Viktor Andreïevitch Afanassief joua un rôle décisif en réorientant l’art ukrainien de la marionnette. Placé en 1952 à la direction du Théâtre de Marionnettes de Kharkiv, dont il fit la meilleure compagnie ukrainienne, il suscita une génération de marionnettistes professionnels qui se fit connaitre à l’extérieur : Valeri Volkhovski, Leonid Khaït, Sergueï Efremov, Viktor Chraïman, Youri Friedman et des acteurs comme Eleonora Smirnova, Charles Phoerberg, Evgueni Terletski.
Les années soixante furent marquées par un réveil des organisations professionnelles ukrainiennes.
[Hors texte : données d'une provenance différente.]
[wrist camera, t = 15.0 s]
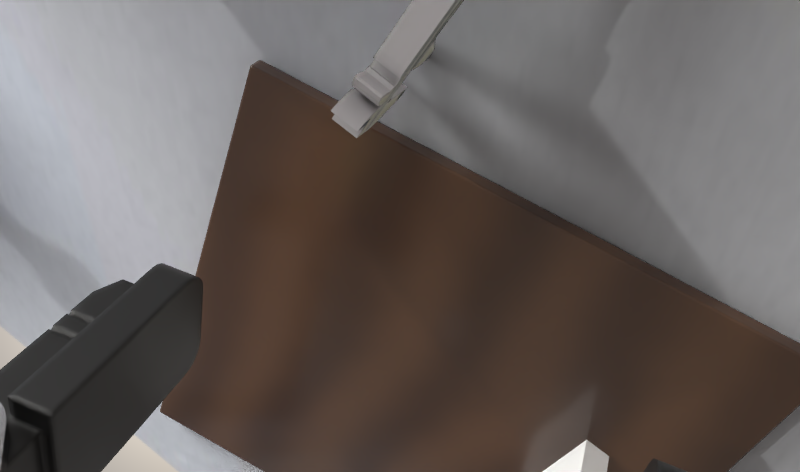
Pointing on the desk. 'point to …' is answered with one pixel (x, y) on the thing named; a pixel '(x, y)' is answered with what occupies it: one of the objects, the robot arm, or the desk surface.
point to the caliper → (393, 64)
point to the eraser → (582, 460)
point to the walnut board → (446, 319)
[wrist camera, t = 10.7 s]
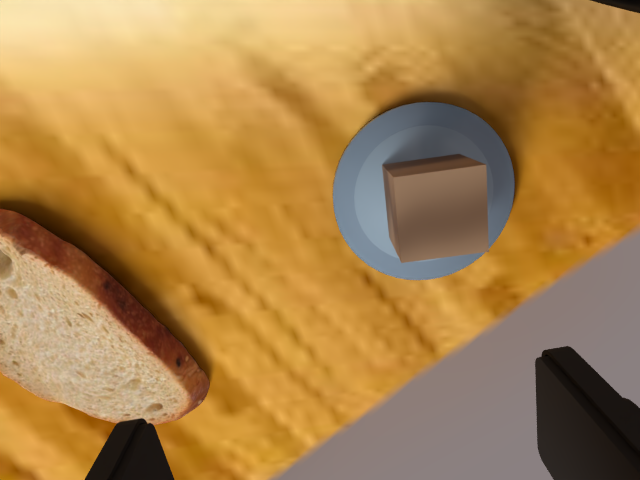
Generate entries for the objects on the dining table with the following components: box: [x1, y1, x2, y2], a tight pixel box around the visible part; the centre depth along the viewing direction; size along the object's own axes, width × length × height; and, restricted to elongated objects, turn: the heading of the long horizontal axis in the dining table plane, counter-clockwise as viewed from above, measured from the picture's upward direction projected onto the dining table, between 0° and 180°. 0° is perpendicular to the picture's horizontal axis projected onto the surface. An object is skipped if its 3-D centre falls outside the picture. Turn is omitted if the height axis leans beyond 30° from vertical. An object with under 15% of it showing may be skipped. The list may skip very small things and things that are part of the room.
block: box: [382, 154, 489, 263], centre depth 27 cm, size 5×5×5 cm
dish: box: [333, 102, 515, 280], centre depth 30 cm, size 12×12×1 cm
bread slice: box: [0, 209, 209, 425], centre depth 32 cm, size 18×18×4 cm
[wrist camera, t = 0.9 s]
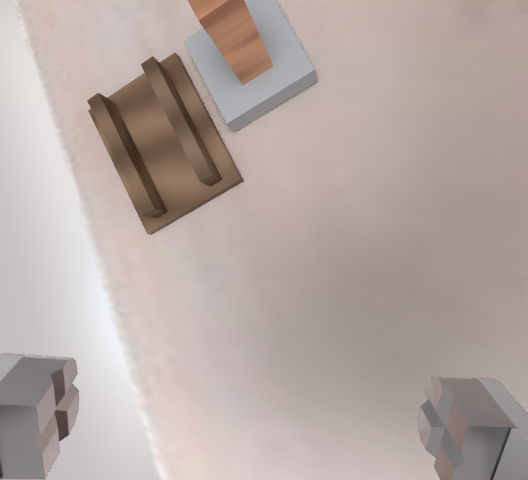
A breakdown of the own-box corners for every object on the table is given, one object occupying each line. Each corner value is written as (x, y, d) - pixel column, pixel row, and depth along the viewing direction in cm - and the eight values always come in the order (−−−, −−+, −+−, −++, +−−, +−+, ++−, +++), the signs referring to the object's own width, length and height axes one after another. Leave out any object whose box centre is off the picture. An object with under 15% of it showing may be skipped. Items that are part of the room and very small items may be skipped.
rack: (93, 113, 48) (70, 101, 44) (178, 56, 46) (162, 38, 42) (151, 234, 46) (132, 232, 42) (243, 181, 44) (232, 174, 40)
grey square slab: (194, 55, 46) (183, 41, 43) (273, 3, 44) (267, -15, 41) (234, 132, 44) (226, 123, 41) (317, 81, 43) (314, 69, 40)
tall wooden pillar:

La section « Marionnettes » de la Société théâtrale à Kyiv organisa avec succès des séminaires, des conférences et des festivals. Le répertoire se tourna plus volontiers vers des auteurs ukrainiens comme Grigori Oussatch, Vladimir Orlov et Piotr Vyssotski. Les pièces d’Efim Tchepovetski (Oh là là, Mytsik !, Je suis un Poulet, tu es un Poulet !, Conte de Fées sens dessus dessous) devinrent particulièrement populaires.
Des départements Marionnettes s’ouvrirent dans les diverses écoles supérieures d’art (au théâtre de Kyiv avec Aleksander Solomarski en 1966 ; à l’Institut d’Art de Kharkiv avec Viktor Afanassiev en 1969) et leurs diplômés dirigèrent bientôt des compagnies.
Dans les décennies soixante-dix et quatre-vingt, Sergueï Efremov, Youri Sikalo (du Théâtre républicain de Marionnettes), Boris Azarov (du Théâtre de Marionnettes de Crimée basé à Simferopol), Valeri Bougayov (du Théâtre de Marionnettes de Dniepropetrovsk), Leonid Popov (du Théâtre de Marionnettes de Khmelnitskyï) étaient considérés comme l’élite de l’art ukrainien de la marionnette.
En 1975, un Théâtre national de Marionnettes fut créé à Loutsk (dans le nord-ouest) qui, dirigé par Danila Pochtarouk, devint bientôt le foyer des festivals de marionnettes ukrainiens inaugurés en 1983, et auxquels s’ajoute, depuis 1992, un festival du vertep.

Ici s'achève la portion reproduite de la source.